Am vergangenen Freitag habe ich in Hamburg zu Asien gesprochen. Die Botschafter aus Japan und Singapur haben mir vor allem zugestimmt, als ich über den Umgang in Europa zwischen großen und kleinen Ländern auf gleicher Augenhöhe gesprochen habe. Dieser sei vorbildhaft für Asien. Die Bevölkerungszahlen von Malta und Deutschland entsprechen im Verhältnis denen von China und Laos.

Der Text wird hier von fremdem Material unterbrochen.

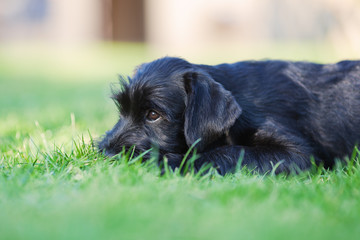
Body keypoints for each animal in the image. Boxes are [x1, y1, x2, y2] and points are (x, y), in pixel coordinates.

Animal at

Sie wissen um das hohe Ansehen Ihres Landes in Deutschland und ich weise auf Ihr Land häufig als eines der sechs Gründungsländer Europas hin. In seiner Vielgestaltigkeit hat Belgien den Europäern immer wieder wichtige Impulse gegeben. Auf belgische Impulse für ein in Vielfalt geeintes Europa vertrauen wir auch in Zukunft. Deshalb haben wir großes Interesse, dass Belgien stark, solidarisch und geeint seinen Beitrag in Europa und der Welt leistet.

Das Königreich Belgien bezieht seinen Reichtum auch aus seiner kulturellen Vielfalt. Dazu gehört die deutsche Sprache als dritte Landessprache. Sie selbst, Majestät, sprechen in Ihrer Weihnachtsansprache mit den deutschsprachigen Belgiern unsere gemeinsame Sprache. Wir würden uns freuen, wenn sich den Schülern und Studierenden in allen Regionen des Königreichs mehr Gelegenheiten eröffneten, Deutsch als zweite Fremdsprache zu erlernen - zum Wohle unserer Beziehungen als Nachbarn wie als Wirtschaftspartner.

Sie, Majestät, haben in den vergangenen Monaten beharrlich darauf hingearbeitet, die Bildung einer neuen Regierung zu ermöglichen. Wir hoffen, dass die Bemühungen hierzu bald erfolgreich sein werden. Wir brauchen Belgien - als starken Partner, als Nachbar und als Freund.

Ich bitte Sie, mit mir das Glas zu erheben: Auf die Freundschaft zwischen Deutschland und Belgien und auf das persönliche Wohl Ihrer Majestäten.